A serious omission in ecological methodology is the absence of a rigorous statistical procedure to analyse multiple-choice feeding-preference experiments. A sample of 21 studies in the littoral marine context shows that results from such experiments are used to study a variety of conceptual issues, ranging from nutritional biology to ecosystem dynamics. A majority of such studies have been incorrectly analysed. The analytical problem has two facets: (1) lack of independence in the simultaneous offer of food types and (2) the existence of autogenic changes particular to each food type. Problem (2) requires the use of control arenas without the consumer.

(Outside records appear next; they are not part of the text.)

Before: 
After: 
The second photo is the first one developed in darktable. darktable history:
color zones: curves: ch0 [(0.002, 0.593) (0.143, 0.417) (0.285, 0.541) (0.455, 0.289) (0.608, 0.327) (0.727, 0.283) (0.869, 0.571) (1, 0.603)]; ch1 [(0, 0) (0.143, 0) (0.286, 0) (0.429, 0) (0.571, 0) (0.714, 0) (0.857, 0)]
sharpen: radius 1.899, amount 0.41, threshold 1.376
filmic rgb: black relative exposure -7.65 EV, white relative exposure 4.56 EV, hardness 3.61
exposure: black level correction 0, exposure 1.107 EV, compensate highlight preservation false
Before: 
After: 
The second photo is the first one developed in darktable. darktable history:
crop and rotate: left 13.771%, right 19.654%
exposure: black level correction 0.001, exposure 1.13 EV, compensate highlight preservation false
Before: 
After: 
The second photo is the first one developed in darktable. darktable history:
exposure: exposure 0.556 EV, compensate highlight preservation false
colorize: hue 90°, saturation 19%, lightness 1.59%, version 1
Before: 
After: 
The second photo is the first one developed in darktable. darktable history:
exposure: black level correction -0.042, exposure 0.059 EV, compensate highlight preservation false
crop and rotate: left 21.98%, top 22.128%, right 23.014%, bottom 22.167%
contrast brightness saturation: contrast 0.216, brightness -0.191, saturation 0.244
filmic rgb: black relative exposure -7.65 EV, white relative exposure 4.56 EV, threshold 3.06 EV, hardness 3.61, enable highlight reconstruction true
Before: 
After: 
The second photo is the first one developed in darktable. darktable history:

A recent advance allows the rigorous analysis of experiments with two food types offered simultaneously. Here I propose a method for the multiple-choice case. For the first problem I suggest the use of multivariate statistical analysis, providing both a parametric and a nonparametric procedure. The second problem is solved using basic statistical theory. I analyse data from an experiment with the sea urchin Tetrapygus niger feeding on three species of algae: Ulva nematoidea, Gymnogongrus furcellatus, and Macrocystis pyrifera. The parametric and nonparametric procedures yielded similar results, and showed that when offered the three species of algae T. niger does not feed at random but shows a preference for U. nematoidea. The method requires that the number of replicates in the treatment and control arenas be the same, and greater than the number of food types. The method is useful for other kinds of multiple-choice experiments.